Saturday, June 1, 2013

Seventeen Men in Waiting

Shirl drove to town on Saturdays to buy supplies, her broken muffler announcing her arrival well ahead of her bent front fender. She clambered down from the old Chevy pickup, her hair pulled back in a loose, graying ponytail and the pocket of her worn, watch-plaid flannel shirt bulging with shopping lists.
None of the locals paid her much attention. She was, to them, a middle aged woman, probably living on a pension. And that was fine with her. She didn't want the men, especially, to get any ideas about visiting her drunk on Saturday nights.

Shirl had bought the Bar-J ranch a few years back, a small house on 90 gently rolling acres with a creek running through. She kept horses, evident by the tack and feed she bought at Jay's General, and pried colorful quartz from the hard pan under a few inches of topsoil.

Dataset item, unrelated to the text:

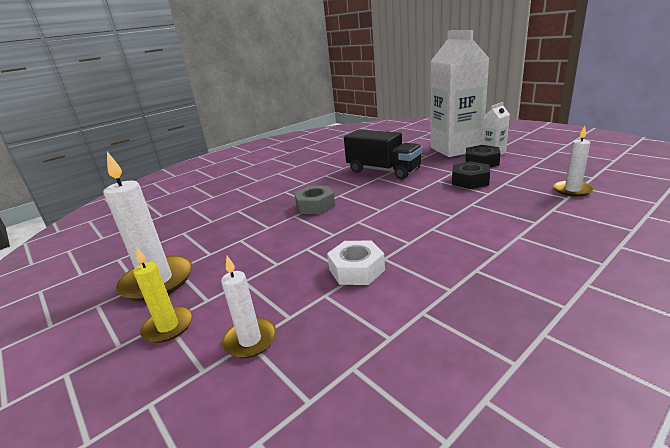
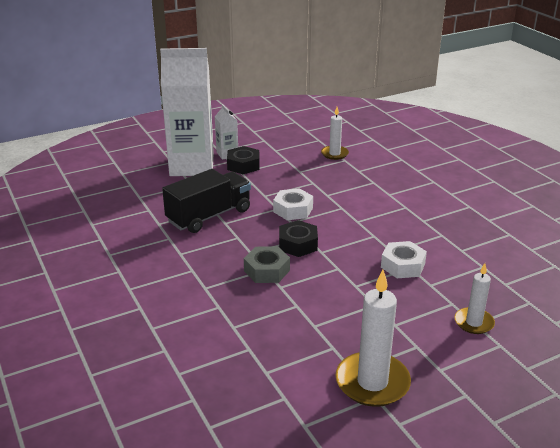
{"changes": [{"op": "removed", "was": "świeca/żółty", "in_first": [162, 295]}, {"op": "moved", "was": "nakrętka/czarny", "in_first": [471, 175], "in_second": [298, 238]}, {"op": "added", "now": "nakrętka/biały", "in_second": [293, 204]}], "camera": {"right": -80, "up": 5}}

“Wyoming, now that's where the ratio of men to women is 17 to one -- look it up if you like. I hear it's a good place to go if you're looking for a husband,” Shirl's sister Jeanie had told her.
Shirl wasn't the type to share hugs or confidences, so she kept her yap shut and quietly signed the deed a week before moving west. Jeanie mailed her the hometown paper and pound cakes made with Wisconsin butter, every so often. Shirl sent Jeanie rodeo programs and photos of her new foals.
She “let herself go,” as their mother would have called it, by not dyeing her hair or wearing skirts to town. The last lipstick she'd chunked into the trash had been three years old and dry. Living on her own terms made Shirl happier than she'd ever been, quite frankly, and her only lack — if you could call it that — was having no one to tell that fact to.
She loved waking up because she'd finished sleeping, eating only when she was hungry, going to bed only because she was tired, and buying what she wanted when she wanted. Money was never scarce -- not that it had ever been. Still, no need to flaunt it.
Now and then, she'd drive to Casper, board a plane for Reno, and meet up with an old lover. She related little of her life on the ranch, preferring to encapsulate their pleasure and time together as one might encapsulate time spent watching a particularly good film. The shifting images and sounds inside their hotel room were removed from the outside world.

Shirl wondered why no one had ever told her how delicious a solitary life could be. Her entire upbringing, all the advice she'd heard in college, had aimed her like a dart to the bull's-eye called marriage, as if pairing up was the only natural state there was.
"A shame, really" she mused. "All those 17 men out there, just waiting for me. Probably a few of them are lookers, too." She laughed, and for just an instant wished there was someone around she could tell that to.

Friday, May 31, 2013

Mobiles

Your stories are marvels of precision.
Like Calder’s mobiles, they move in perfect balance on the slightest updraft. 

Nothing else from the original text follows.